Y DESAPARECIÓ LA TRABA DE SU LENGUA


Tendríamos que recurrir para alabarte
a palabras vivas como el agua de los manantiales,
a palabras penetrantes como el silencio del desierto,
a palabras alegres como el susurro de la brisa,
y que los mismos sordos pudiesen escuchar.

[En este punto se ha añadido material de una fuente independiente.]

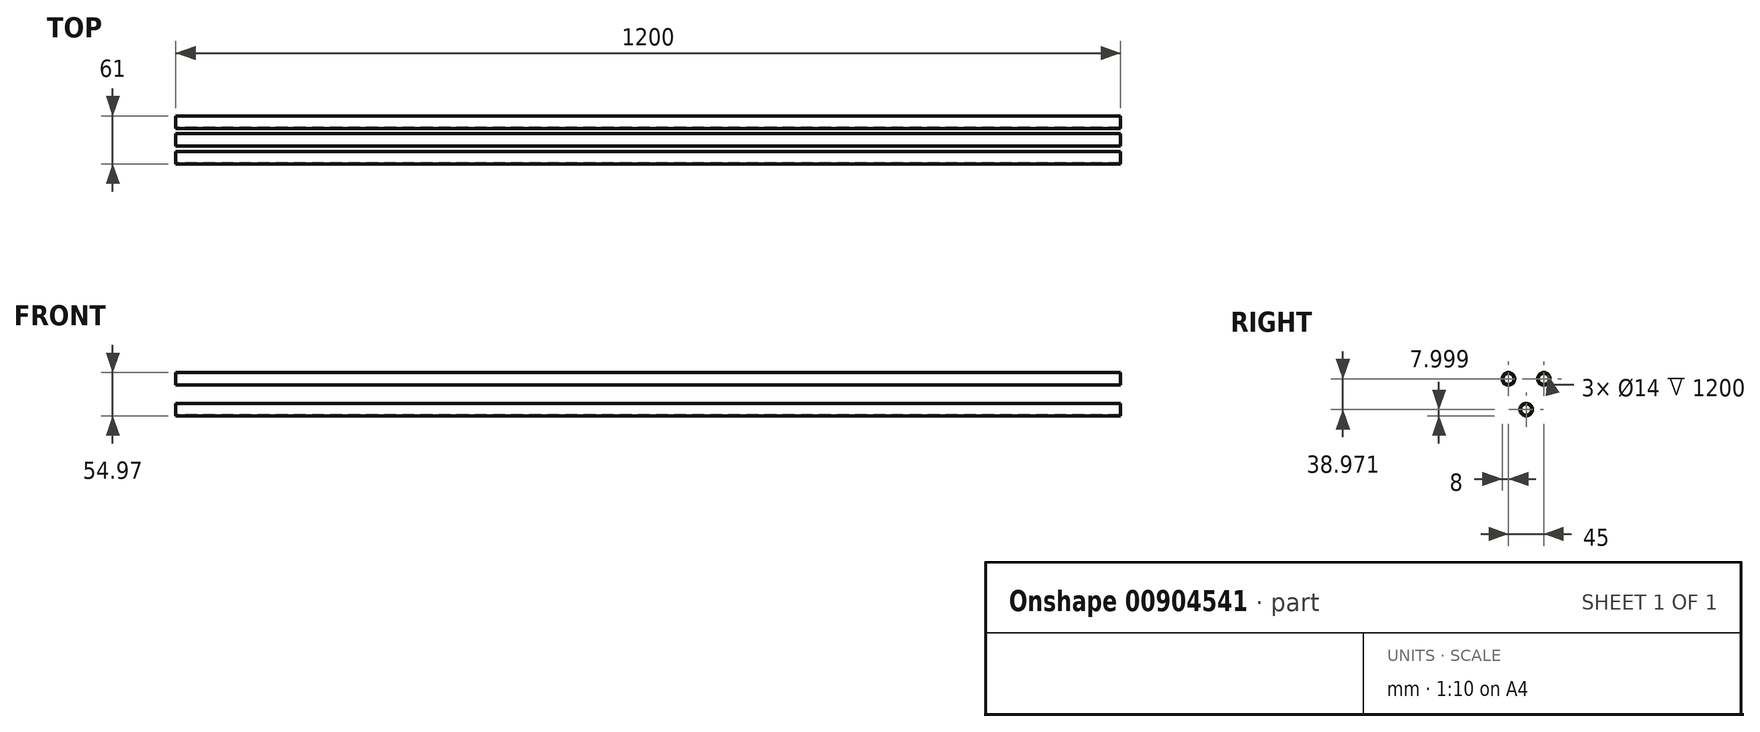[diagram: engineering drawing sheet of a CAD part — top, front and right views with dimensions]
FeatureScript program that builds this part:
annotation { "Feature Type Name" : "Feature", "Feature Type Description" : "" }
export const myFeature = defineFeature(function(context is Context, id is Id, definition is map)
    precondition{}
    {
        {
            var Q0;
            Q0=qCreatedBy(makeId("Right.planeOp"),FACE);
            var sketch = newSketch(context, id + "F0", { "sketchPlane" : qUnion([Q0])});
            skCircle(sketch, "E0", {"center": v(0, 0) * mm, "radius": 8 * mm});
            skCircle(sketch, "E1", {"center": v(45, 0) * mm, "radius": 8 * mm});
            skCircle(sketch, "E2", {"center": v(22.5, -38.97) * mm, "radius": 8 * mm});
            skCircle(sketch, "E3", {"center": v(0, 0) * mm, "radius": 7 * mm});
            skCircle(sketch, "E4", {"center": v(45, 0) * mm, "radius": 7 * mm});
            skCircle(sketch, "E5", {"center": v(22.5, -38.97) * mm, "radius": 7 * mm});
            skSolve(sketch);
        }
        {
            var Q0;
            Q0=makeQuery(id+"F0.imprint","IMPRINT",FACE,{"disambiguationData":[TD([[makeQuery(id+"F0.imprint","IMPRINT",EDGE,{"derivedFrom":sQuery(id+"F0.wireOp",EDGE,"E0")}),1.0]])]});
            var Q1;
            Q1=makeQuery(id+"F0.imprint","IMPRINT",FACE,{"disambiguationData":[TD([[makeQuery(id+"F0.imprint","IMPRINT",EDGE,{"derivedFrom":sQuery(id+"F0.wireOp",EDGE,"E1")}),1.0]])]});
            var Q2;
            Q2=makeQuery(id+"F0.imprint","IMPRINT",FACE,{"disambiguationData":[TD([[makeQuery(id+"F0.imprint","IMPRINT",EDGE,{"derivedFrom":sQuery(id+"F0.wireOp",EDGE,"E2")}),1.0]])]});
            extrude(context, id + "F1", {"entities" : qUnion([Q0, Q1, Q2]), "depth" : 1200 * mm, "offsetDistance" : 25 * mm});
        }
    });
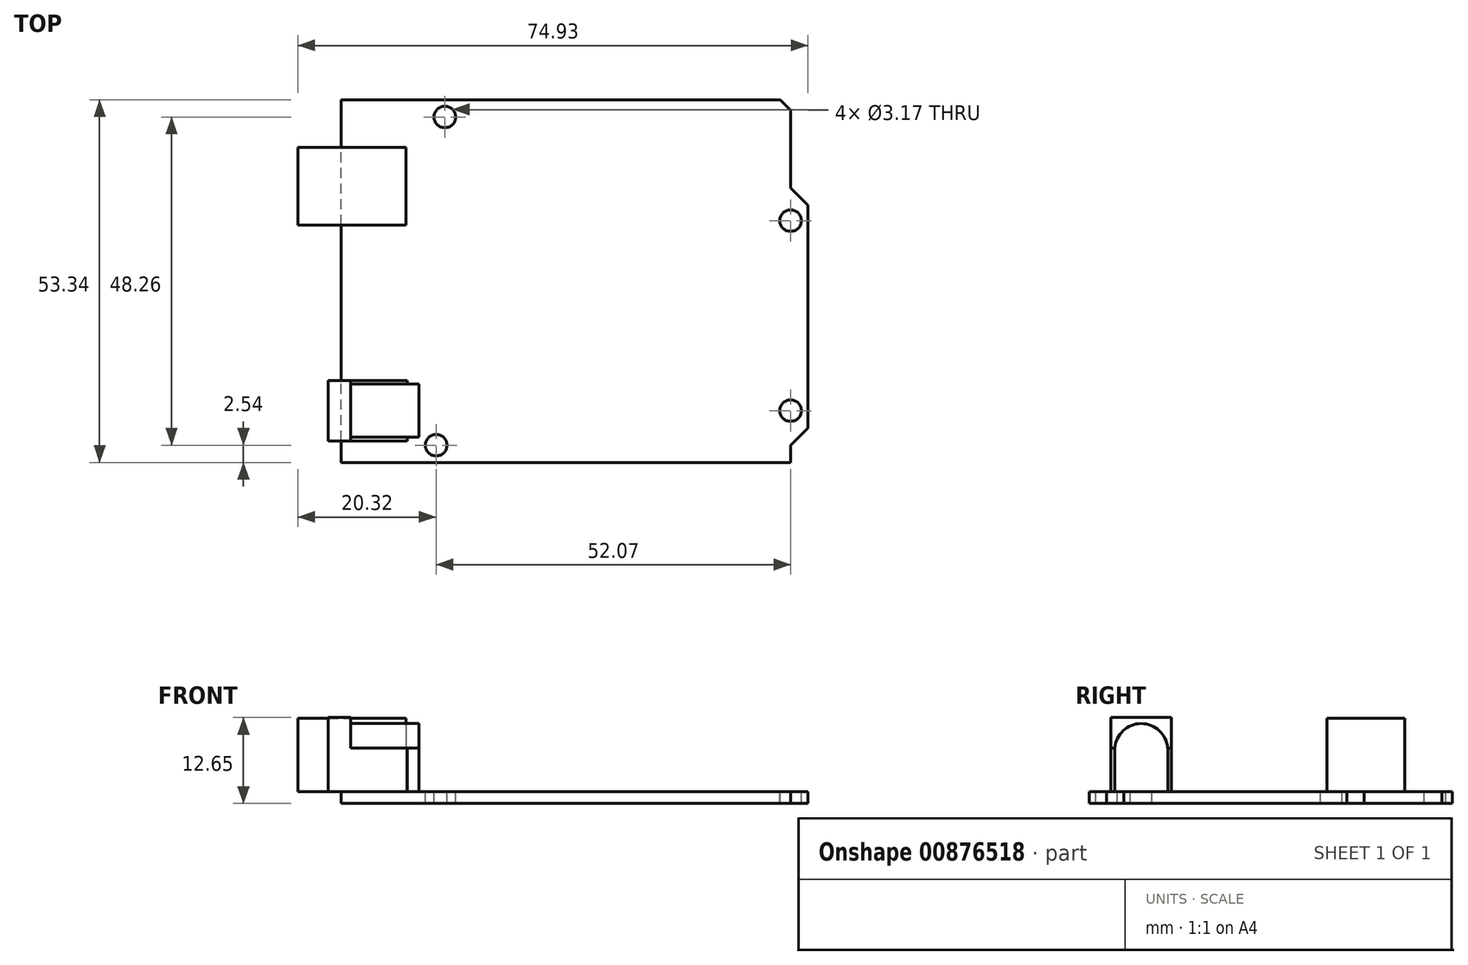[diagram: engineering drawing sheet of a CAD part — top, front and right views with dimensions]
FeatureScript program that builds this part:
annotation { "Feature Type Name" : "Feature", "Feature Type Description" : "" }
export const myFeature = defineFeature(function(context is Context, id is Id, definition is map)
    precondition{}
    {
        {
            var Q0;
            Q0=qCreatedBy(makeId("Top.planeOp"),FACE);
            var sketch = newSketch(context, id + "F0", { "sketchPlane" : qUnion([Q0])});
            skLineSegment(sketch, "E0", {"start": v(0, 0) * mm, "end": v(0, 53.34) * mm});
            skLineSegment(sketch, "E1", {"start": v(0, 53.34) * mm, "end": v(64.52, 53.34) * mm});
            skLineSegment(sketch, "E2", {"start": v(64.52, 53.34) * mm, "end": v(66.04, 51.82) * mm});
            skLineSegment(sketch, "E3", {"start": v(66.04, 51.82) * mm, "end": v(66.04, 40.39) * mm});
            skLineSegment(sketch, "E4", {"start": v(66.04, 40.39) * mm, "end": v(68.58, 37.85) * mm});
            skLineSegment(sketch, "E5", {"start": v(68.58, 37.85) * mm, "end": v(68.58, 5.08) * mm});
            skLineSegment(sketch, "E6", {"start": v(66.04, 0) * mm, "end": v(0, 0) * mm});
            skLineSegment(sketch, "E7", {"start": v(66.04, 0) * mm, "end": v(66.04, 2.54) * mm});
            skLineSegment(sketch, "E8", {"start": v(66.04, 2.54) * mm, "end": v(68.58, 5.08) * mm});
            skCircle(sketch, "E9", {"center": v(15.24, 50.8) * mm, "radius": 1.59 * mm});
            skCircle(sketch, "E10", {"center": v(13.97, 2.54) * mm, "radius": 1.59 * mm});
            skCircle(sketch, "E11", {"center": v(66.04, 7.62) * mm, "radius": 1.59 * mm});
            skCircle(sketch, "E12", {"center": v(66.04, 35.56) * mm, "radius": 1.59 * mm});
            skLineSegment(sketch, "E13.bottom", {"start": v(-1.9, 12.06) * mm, "end": v(11.43, 12.06) * mm});
            skLineSegment(sketch, "E13.top", {"start": v(-1.9, 3.17) * mm, "end": v(11.43, 3.17) * mm});
            skLineSegment(sketch, "E13.left", {"start": v(-1.9, 12.06) * mm, "end": v(-1.9, 3.17) * mm});
            skLineSegment(sketch, "E13.right", {"start": v(11.43, 12.06) * mm, "end": v(11.43, 3.17) * mm});
            skLineSegment(sketch, "E14.bottom", {"start": v(-6.35, 46.35) * mm, "end": v(9.53, 46.35) * mm});
            skLineSegment(sketch, "E14.top", {"start": v(-6.35, 34.92) * mm, "end": v(9.53, 34.92) * mm});
            skLineSegment(sketch, "E14.left", {"start": v(-6.35, 46.35) * mm, "end": v(-6.35, 34.92) * mm});
            skLineSegment(sketch, "E14.right", {"start": v(9.53, 46.35) * mm, "end": v(9.53, 34.92) * mm});
            skSolve(sketch);
        }
        {
            var Q0;
            {var subQ4=sQuery(id+"F0.wireOp",EDGE,"E1");Q0=makeQuery(id+"F0.imprint","IMPRINT",FACE,{"disambiguationData":[TD([[makeQuery(id+"F0.imprint","IMPRINT",EDGE,{"derivedFrom":subQ4}),-1.0]])]});}
            var Q1;
            {var subQ5=sQuery(id+"F0.wireOp",EDGE,"E13.right");Q1=makeQuery(id+"F0.imprint","IMPRINT",FACE,{"disambiguationData":[TD([[makeQuery(id+"F0.imprint","IMPRINT",EDGE,{"derivedFrom":subQ5}),-1.0]])]});}
            var Q2;
            {var subQ5=sQuery(id+"F0.wireOp",EDGE,"E14.right");Q2=makeQuery(id+"F0.imprint","IMPRINT",FACE,{"disambiguationData":[TD([[makeQuery(id+"F0.imprint","IMPRINT",EDGE,{"derivedFrom":subQ5}),-1.0]])]});}
            extrude(context, id + "F1", {"entities" : qUnion([Q0, Q1, Q2]), "oppositeDirection" : true, "depth" : 1.75 * mm, "offsetDistance" : 25 * mm});
        }
        {
            var Q0;
            {var subQ5=sQuery(id+"F0.wireOp",EDGE,"E14.left");Q0=makeQuery(id+"F0.imprint","IMPRINT",FACE,{"disambiguationData":[TD([[makeQuery(id+"F0.imprint","IMPRINT",EDGE,{"derivedFrom":subQ5}),1.0]])]});}
            var Q1;
            {var subQ5=sQuery(id+"F0.wireOp",EDGE,"E14.right");Q1=makeQuery(id+"F0.imprint","IMPRINT",FACE,{"disambiguationData":[TD([[makeQuery(id+"F0.imprint","IMPRINT",EDGE,{"derivedFrom":subQ5}),-1.0]])]});}
            extrude(context, id + "F2", {"entities" : qUnion([Q0, Q1]), "operationType" : NewBodyOperationType.ADD, "depth" : 10.8 * mm, "offsetDistance" : 25 * mm});
        }
        {
            var Q0;
            {var subQ5=sQuery(id+"F0.wireOp",EDGE,"E13.right");Q0=makeQuery(id+"F0.imprint","IMPRINT",FACE,{"disambiguationData":[TD([[makeQuery(id+"F0.imprint","IMPRINT",EDGE,{"derivedFrom":subQ5}),-1.0]])]});}
            var Q1;
            {var subQ5=sQuery(id+"F0.wireOp",EDGE,"E13.left");Q1=makeQuery(id+"F0.imprint","IMPRINT",FACE,{"disambiguationData":[TD([[makeQuery(id+"F0.imprint","IMPRINT",EDGE,{"derivedFrom":subQ5}),1.0]])]});}
            extrude(context, id + "F3", {"entities" : qUnion([Q0, Q1]), "operationType" : NewBodyOperationType.ADD, "depth" : 10.9 * mm, "offsetDistance" : 25 * mm});
        }
        {
            var Q0;
            Q0=makeQuery(id+"F3.opExtrude","SWEPT_FACE",FACE,{"disambiguationData":[OSD([sQuery(id+"F0.wireOp",EDGE,"E13.right")])]});
            var sketch = newSketch(context, id + "F4", { "sketchPlane" : qUnion([Q0])});
            skLineSegment(sketch, "E15.bottom", {"start": v(3.17, 0) * mm, "end": v(12.06, 0) * mm});
            skLineSegment(sketch, "E15.top", {"start": v(3.17, 10.9) * mm, "end": v(12.06, 10.9) * mm});
            skLineSegment(sketch, "E15.left", {"start": v(3.17, 0) * mm, "end": v(3.17, 10.9) * mm});
            skLineSegment(sketch, "E15.right", {"start": v(12.06, 0) * mm, "end": v(12.06, 10.9) * mm});
            skLineSegment(sketch, "E16.bottom", {"start": v(11.52, 0) * mm, "end": v(3.72, 0) * mm});
            skLineSegment(sketch, "E16.top", {"start": v(11.52, 10) * mm, "end": v(3.72, 10) * mm});
            skLineSegment(sketch, "E16.left", {"start": v(11.52, 0) * mm, "end": v(11.52, 10) * mm});
            skLineSegment(sketch, "E16.right", {"start": v(3.72, 0) * mm, "end": v(3.72, 10) * mm});
            skPoint(sketch, "E16.middle", {"position": v(7.62, 5) * mm});
            skPoint(sketch, "E16.middle.positionSnap0", {"position": v(7.62, 0) * mm});
            skPoint(sketch, "E16.centerSnap0", {"position": v(7.62, 0) * mm});
            skLineSegment(sketch, "E17", {"start": v(3.72, 6.4) * mm, "end": v(11.52, 6.4) * mm, "construction": true});
            skCircle(sketch, "E18", {"center": v(7.62, 6.1) * mm, "radius": 3.9 * mm});
            skLineSegment(sketch, "E19", {"start": v(7.62, 6.1) * mm, "end": v(7.62, 10) * mm, "construction": true});
            skLineSegment(sketch, "E20", {"start": v(3.73, 6.4) * mm, "end": v(3.17, 6.4) * mm});
            skLineSegment(sketch, "E21", {"start": v(11.5, 6.4) * mm, "end": v(12.06, 6.4) * mm});
            skSolve(sketch);
        }
        {
            var Q0;
            {var subQ4=sQuery(id+"F4.wireOp",EDGE,"E15.right");var subQ5=sQuery(id+"F4.wireOp",EDGE,"E15.bottom");var subQ6=makeQuery(id+"F4.imprint","INTERSECT",VERTEX,{"derivedFrom":[subQ5,subQ4]});Q0=makeQuery(id+"F4.imprint","IMPRINT",FACE,{"disambiguationData":[TD([[makeQuery(id+"F4.imprint","IMPRINT",EDGE,{"disambiguationData":[TD([[subQ6,1.0]])],"derivedFrom":subQ4}),-1.0]])]});}
            var Q1;
            {var subQ1=sQuery(id+"F4.wireOp",EDGE,"E15.top");Q1=makeQuery(id+"F4.imprint","IMPRINT",FACE,{"disambiguationData":[TD([[makeQuery(id+"F4.imprint","IMPRINT",EDGE,{"derivedFrom":subQ1}),1.0]])]});}
            var Q2;
            {var subQ0=sQuery(id+"F4.wireOp",EDGE,"E16.left");var subQ1=sQuery(id+"F4.wireOp",EDGE,"E16.top");var subQ2=makeQuery(id+"F4.imprint","INTERSECT",VERTEX,{"derivedFrom":[subQ1,subQ0]});Q2=makeQuery(id+"F4.imprint","IMPRINT",FACE,{"disambiguationData":[TD([[makeQuery(id+"F4.imprint","IMPRINT",EDGE,{"disambiguationData":[TD([[subQ2,-1.0]])],"derivedFrom":subQ1}),1.0]])]});}
            var Q3;
            {var subQ0=sQuery(id+"F4.wireOp",EDGE,"E16.right");var subQ1=sQuery(id+"F4.wireOp",EDGE,"E16.top");var subQ2=makeQuery(id+"F4.imprint","INTERSECT",VERTEX,{"derivedFrom":[subQ1,subQ0]});Q3=makeQuery(id+"F4.imprint","IMPRINT",FACE,{"disambiguationData":[TD([[makeQuery(id+"F4.imprint","IMPRINT",EDGE,{"disambiguationData":[TD([[subQ2,1.0]])],"derivedFrom":subQ1}),1.0]])]});}
            var Q4;
            {var subQ1=sQuery(id+"F4.wireOp",EDGE,"E15.bottom");var subQ6=sQuery(id+"F4.wireOp",EDGE,"E15.left");var subQ7=makeQuery(id+"F4.imprint","INTERSECT",VERTEX,{"derivedFrom":[subQ1,subQ6]});Q4=makeQuery(id+"F4.imprint","IMPRINT",FACE,{"disambiguationData":[TD([[makeQuery(id+"F4.imprint","IMPRINT",EDGE,{"disambiguationData":[TD([[subQ7,1.0]])],"derivedFrom":subQ6}),1.0]])]});}
            extrude(context, id + "F5", {"entities" : qUnion([Q0, Q1, Q2, Q3, Q4]), "operationType" : NewBodyOperationType.REMOVE, "oppositeDirection" : true, "depth" : 1.7 * mm, "offsetDistance" : 25 * mm});
        }
        {
            var Q0;
            {var subQ0=sQuery(id+"F4.wireOp",EDGE,"E16.right");var subQ1=sQuery(id+"F4.wireOp",EDGE,"E16.top");var subQ2=makeQuery(id+"F4.imprint","INTERSECT",VERTEX,{"derivedFrom":[subQ1,subQ0]});Q0=makeQuery(id+"F4.imprint","IMPRINT",FACE,{"disambiguationData":[TD([[makeQuery(id+"F4.imprint","IMPRINT",EDGE,{"disambiguationData":[TD([[subQ2,1.0]])],"derivedFrom":subQ1}),1.0]])]});}
            var Q1;
            {var subQ0=sQuery(id+"F4.wireOp",EDGE,"E16.left");var subQ1=sQuery(id+"F4.wireOp",EDGE,"E16.top");var subQ2=makeQuery(id+"F4.imprint","INTERSECT",VERTEX,{"derivedFrom":[subQ1,subQ0]});Q1=makeQuery(id+"F4.imprint","IMPRINT",FACE,{"disambiguationData":[TD([[makeQuery(id+"F4.imprint","IMPRINT",EDGE,{"disambiguationData":[TD([[subQ2,-1.0]])],"derivedFrom":subQ1}),1.0]])]});}
            var Q2;
            {var subQ1=sQuery(id+"F4.wireOp",EDGE,"E15.top");Q2=makeQuery(id+"F4.imprint","IMPRINT",FACE,{"disambiguationData":[TD([[makeQuery(id+"F4.imprint","IMPRINT",EDGE,{"derivedFrom":subQ1}),1.0]])]});}
            extrude(context, id + "F6", {"entities" : qUnion([Q0, Q1, Q2]), "operationType" : NewBodyOperationType.REMOVE, "oppositeDirection" : true, "depth" : 10 * mm, "offsetDistance" : 25 * mm});
        }
    });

Tendríamos que recurrir para cantarte
a palabras firmes como las montañas,
a palabras versátiles como las nubes,
a palabras sonoras como la vida misma,
y que nadie pudiese olvidar.

Tendríamos que recurrir para rezarte
a palabras ingenuas como las de un niño,
a palabras tiernas como las nanas de una madre,
a palabras incómodas como confesiones de enamorados,
y que sólo fuesen un eco de tu voz.

Tendríamos que recurrir para celebrarte
a palabras sangrantes como el grito de los pobres,
a palabras impertinentes de talla profética,
a palabras cálidas de conciencia fraterna,
y que transformasen el mundo.

Tendríamos que recurrir para gritarte
a palabras de rabia cinceladas en roca,
a palabras claras como consignas de manifestaciones,
a palabras silenciosas de pueblo oprimido,
y cuyo clamor llegase hasta ti.

Tendríamos que recurrir para bendecirte
a palabras engendradas en nuestros vientres yermos,
a palabras nacidas de nuestros corazones rotos,
a palabras acunadas en regazos humanos,
y que Tú pudieses pronunciar.

Pero a esas palabras, después,
tendríamos que acrisolarlas,
quitarles su escoria y presunción,
para que pudieran deleitar tus oídos
con su sencillez, ternura y pobreza.
Tendríamos que limarlas
para que no raspasen nuestros labios
ni convirtieran nuestra boca
en cueva de bandidos.

Oh Dios de charlatanes y de mudos,
de ancianos y de niños,
de vírgenes y de madres,
de profetas y de escépticos:
Tú que eres el innombrable,
Tú que existes desde siempre,
Dios de palabras y de silencios,
¿por qué quieres que tu nombre
sea proclamado y dicho en términos humanos?